Directive A →
According to the wind farm study excerpt, which GHG emission factor was used for the emission analysis?
Directive B →
Write the next part of the wind farm study excerpt, picking up after its final line.

··· Page excerpt ···

Financial output variables.

Financial Output Anloga Atiteti Sege Denu
Net Present Value (NPV) ($) 99,433,518 93,455,292 52,315,203 24,444,202
Annual Life cycle savings ($) 7,978,803 7,499,094 4,197,907 1,61,466
Internal Rate of Return (IRR) (%) 19.3 18.3 12.3 8.4
Simple Payback (SPB) (Yr) 6.4 6.5 8.0 9.3
Cost Benefit Ratio 4.3 4.1 2.7 1.8
Electricity Production Cost (EPC) ($/kWh) 0.124 0.127 0.151 0.173

Fig. 4.

Fig. 4

Payback periods at the four locations.

4.3. GHG emission reduction analysis

RETSceen® Expert GHG emission worksheet enables the modeler to estimate the GHG emission reduction of a potential project. The following technical considerations were used for the greenhouse gas emission analysis. These considerations are the Transmission & Distribution Loses (T&D) of 22.587% [50] and a GHG Emission Factor of 0.46tCO2/MWh which is the factor for wind and solar energy projects in Ghana [36].

The software determined the gross annual GHG emission reduction for each location by deducting the proposed case's calculated emission from the based case's calculated emission, as indicated in Table 6. This is because only GHG emissions during the project's operating phase were assessed by the software and not the project's whole life cycle. The wind farm in Anloga yielded the highest GHG emission reduction of 50,236.4 tons of CO2 which can be equal to 116,838.7 barrels of light crude oil not consumed which is shown in Table 6 and Fig. 5 respectively. It was followed by the proposed wind farm in Atiteti, Sege while the lowest emission reduction occurred at Denu. The IPCC has determined that fossil fuel emissions are the primary source of global warming, accounting for approximately 89% of worldwide CO2 emissions from energy usage [51]. Crude oil usage has declined in recent years due to the advancement of clean energy technologies for global sustainable development. Moreover, countries under the United Nations have committed to achieving the Sustainable Development Goals (SDGs) by 2030. This involves managing the planet's natural resources, combating climate change, creating resilient communities, attaining equitable growth, and eradicating poverty and hunger sustainably while providing energy services. As a result, if this project is implemented, it will aid in the achievement of the given objectives.

Table 6.

GHG emission reduction for the locations.

··· Data lines ···

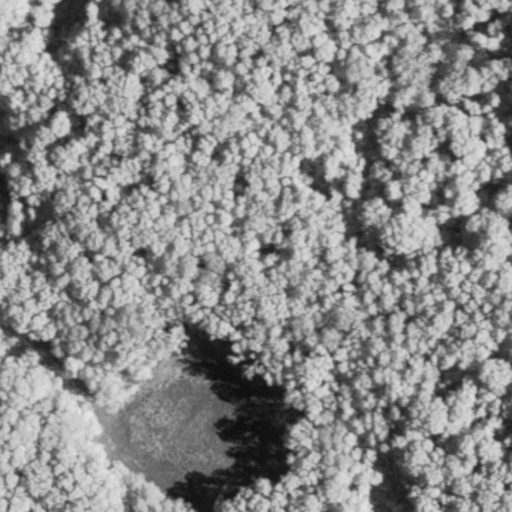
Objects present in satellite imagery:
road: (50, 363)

···
··· Data lines ···

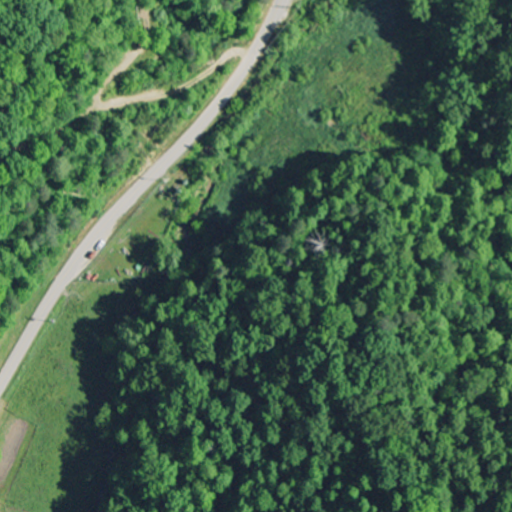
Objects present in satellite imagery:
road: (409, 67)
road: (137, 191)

···

Exercise response A →
0.46 tCO2/MWh, the factor for wind and solar energy projects in Ghana.

Exercise response B →
Location Base Case (tCO2) Proposed Case (tCO2) Gross Annual GHG Emission Reduction (tCO2)
Anloga 64,737.6 14,501.2 50,236.4
Atiteti 63,540.4 14,331.5 49,118.9
Sege 53,517.7 12,089.1 41,428.6
Denu 46,788.1 10,569.4 36,218.7

Fig. 5.

Fig. 5

Net GHG emission reduction and its equivalent barrel of crude oil not used.

Furthermore, the cost of carbon offsets on the carbon trading market is in the range of $1 per ton to $50 per ton [52]. A price of $10 was used in this analysis at an escalation rate of 2% annually. A GHG transaction fee of 2% which is the percentage of credits that has to be paid each year to the crediting agency was also used. Table 7 shows the revenue that will be accrued by selling the GHG emission reduction of the project via carbon trading.

Table 7.

Net Annual GHG emission reduction and revenue.

Location Net GHG emission reduction (tCO2) Revenue ($)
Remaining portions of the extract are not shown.